Page images and extracted text:

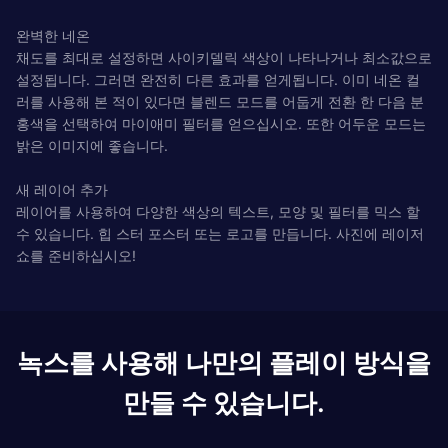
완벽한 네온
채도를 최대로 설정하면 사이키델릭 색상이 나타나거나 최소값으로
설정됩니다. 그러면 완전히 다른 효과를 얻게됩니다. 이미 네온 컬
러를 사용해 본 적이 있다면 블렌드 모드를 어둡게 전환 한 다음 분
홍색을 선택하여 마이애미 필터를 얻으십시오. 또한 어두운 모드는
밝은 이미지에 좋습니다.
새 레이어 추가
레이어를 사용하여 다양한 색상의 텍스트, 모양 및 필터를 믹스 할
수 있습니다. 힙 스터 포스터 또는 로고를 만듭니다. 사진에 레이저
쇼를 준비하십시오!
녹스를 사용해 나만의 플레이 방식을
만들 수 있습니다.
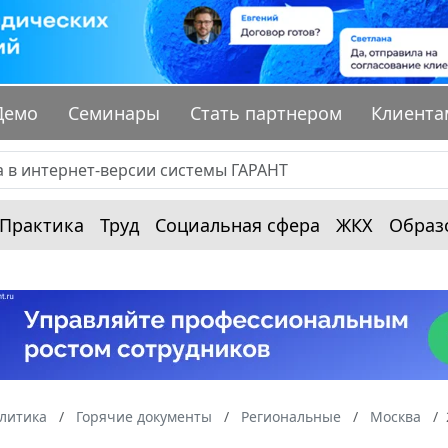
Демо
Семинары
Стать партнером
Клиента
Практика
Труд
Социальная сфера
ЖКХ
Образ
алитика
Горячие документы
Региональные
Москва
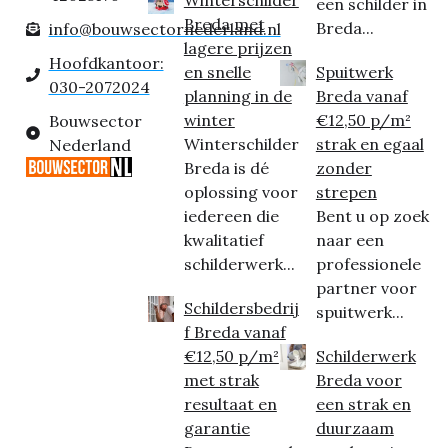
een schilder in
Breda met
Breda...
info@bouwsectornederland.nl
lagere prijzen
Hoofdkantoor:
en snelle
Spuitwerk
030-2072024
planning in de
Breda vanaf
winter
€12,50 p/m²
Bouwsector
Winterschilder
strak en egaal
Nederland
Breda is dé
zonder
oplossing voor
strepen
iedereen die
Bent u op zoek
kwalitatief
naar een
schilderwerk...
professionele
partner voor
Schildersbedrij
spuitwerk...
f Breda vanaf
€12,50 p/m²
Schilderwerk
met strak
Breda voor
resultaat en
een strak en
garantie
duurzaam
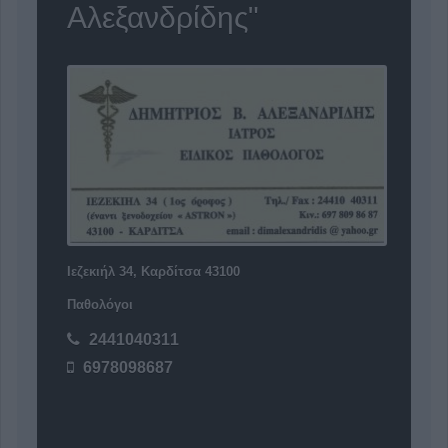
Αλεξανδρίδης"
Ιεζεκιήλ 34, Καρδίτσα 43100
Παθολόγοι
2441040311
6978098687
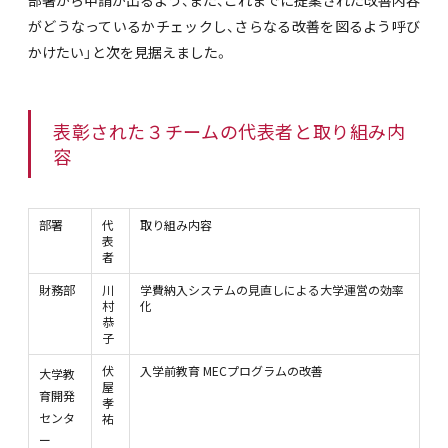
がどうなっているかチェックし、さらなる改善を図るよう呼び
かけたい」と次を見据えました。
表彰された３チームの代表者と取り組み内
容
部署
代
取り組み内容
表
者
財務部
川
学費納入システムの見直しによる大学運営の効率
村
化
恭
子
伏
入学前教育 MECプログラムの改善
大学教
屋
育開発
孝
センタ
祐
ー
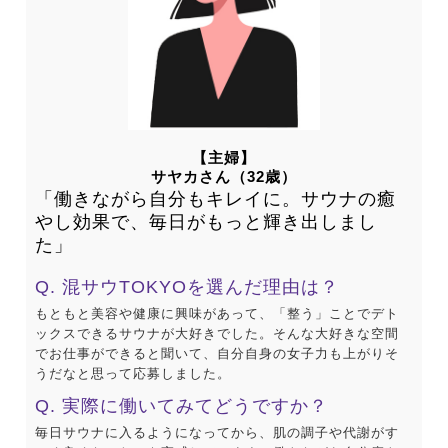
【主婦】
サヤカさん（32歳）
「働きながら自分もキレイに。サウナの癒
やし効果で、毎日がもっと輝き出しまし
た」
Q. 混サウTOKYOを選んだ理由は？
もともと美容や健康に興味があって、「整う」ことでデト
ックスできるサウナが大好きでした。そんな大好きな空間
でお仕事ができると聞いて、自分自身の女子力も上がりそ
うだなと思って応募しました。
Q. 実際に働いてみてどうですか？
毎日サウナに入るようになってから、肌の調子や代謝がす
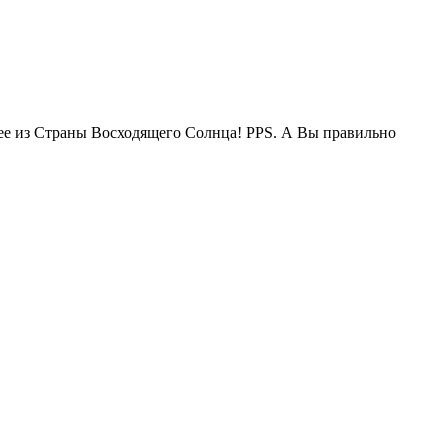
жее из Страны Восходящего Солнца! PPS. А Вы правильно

--

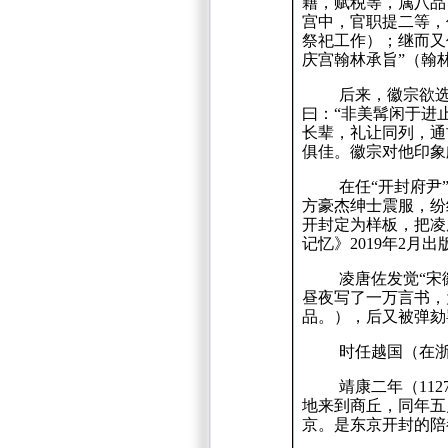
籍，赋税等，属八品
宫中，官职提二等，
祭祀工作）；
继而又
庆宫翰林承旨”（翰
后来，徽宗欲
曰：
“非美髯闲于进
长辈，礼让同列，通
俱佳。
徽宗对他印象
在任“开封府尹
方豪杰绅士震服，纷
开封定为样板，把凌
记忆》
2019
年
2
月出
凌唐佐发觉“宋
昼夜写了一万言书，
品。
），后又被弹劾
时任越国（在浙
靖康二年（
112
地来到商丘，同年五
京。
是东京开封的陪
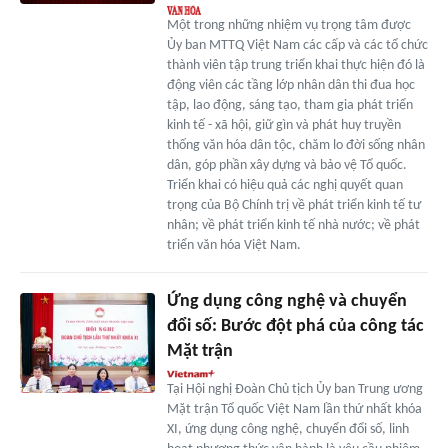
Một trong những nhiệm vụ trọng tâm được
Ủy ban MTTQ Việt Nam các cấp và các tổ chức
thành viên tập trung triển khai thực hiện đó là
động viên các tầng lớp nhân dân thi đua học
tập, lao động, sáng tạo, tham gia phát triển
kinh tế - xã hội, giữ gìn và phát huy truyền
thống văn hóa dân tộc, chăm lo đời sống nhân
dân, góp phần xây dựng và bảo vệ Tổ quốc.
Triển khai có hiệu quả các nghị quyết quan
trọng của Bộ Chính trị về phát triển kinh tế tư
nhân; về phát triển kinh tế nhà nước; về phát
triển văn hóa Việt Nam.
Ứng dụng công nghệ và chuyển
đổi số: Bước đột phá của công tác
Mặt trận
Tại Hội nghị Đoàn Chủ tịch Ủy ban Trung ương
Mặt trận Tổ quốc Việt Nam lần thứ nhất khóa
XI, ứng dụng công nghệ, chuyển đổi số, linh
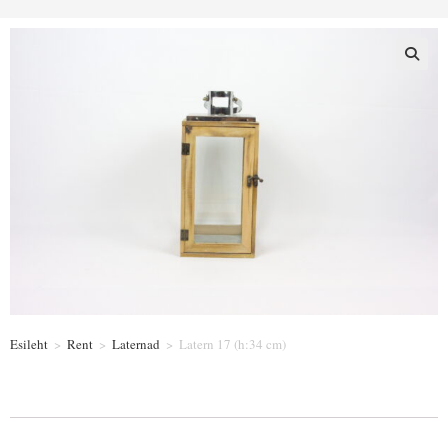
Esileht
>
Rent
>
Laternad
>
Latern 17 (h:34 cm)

---

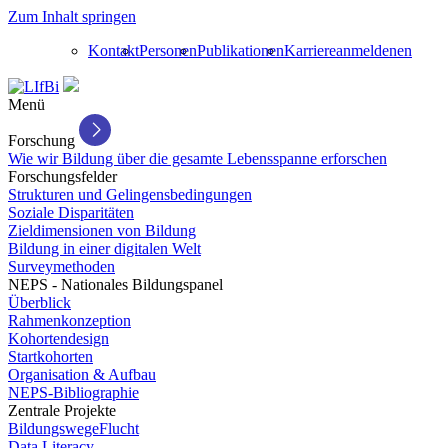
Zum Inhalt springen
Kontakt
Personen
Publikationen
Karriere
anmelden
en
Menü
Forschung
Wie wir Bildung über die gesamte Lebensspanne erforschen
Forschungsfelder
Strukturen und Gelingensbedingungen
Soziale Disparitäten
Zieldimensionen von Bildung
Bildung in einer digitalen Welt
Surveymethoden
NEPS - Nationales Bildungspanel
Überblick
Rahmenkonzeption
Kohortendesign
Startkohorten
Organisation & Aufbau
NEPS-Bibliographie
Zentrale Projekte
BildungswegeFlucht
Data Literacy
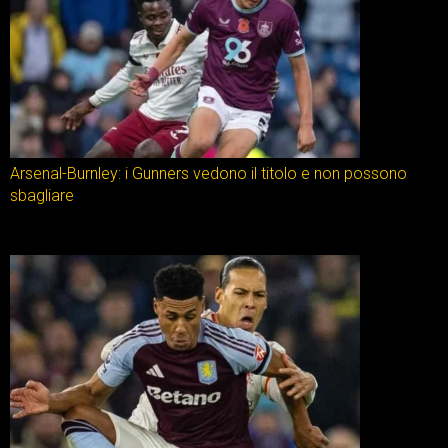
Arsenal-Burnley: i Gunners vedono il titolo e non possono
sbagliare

> REQUIRED WORK
Show every line above that contains the string "strak". Case counts.

> TASK ANSWER
strak en egaal
met strak
een strak en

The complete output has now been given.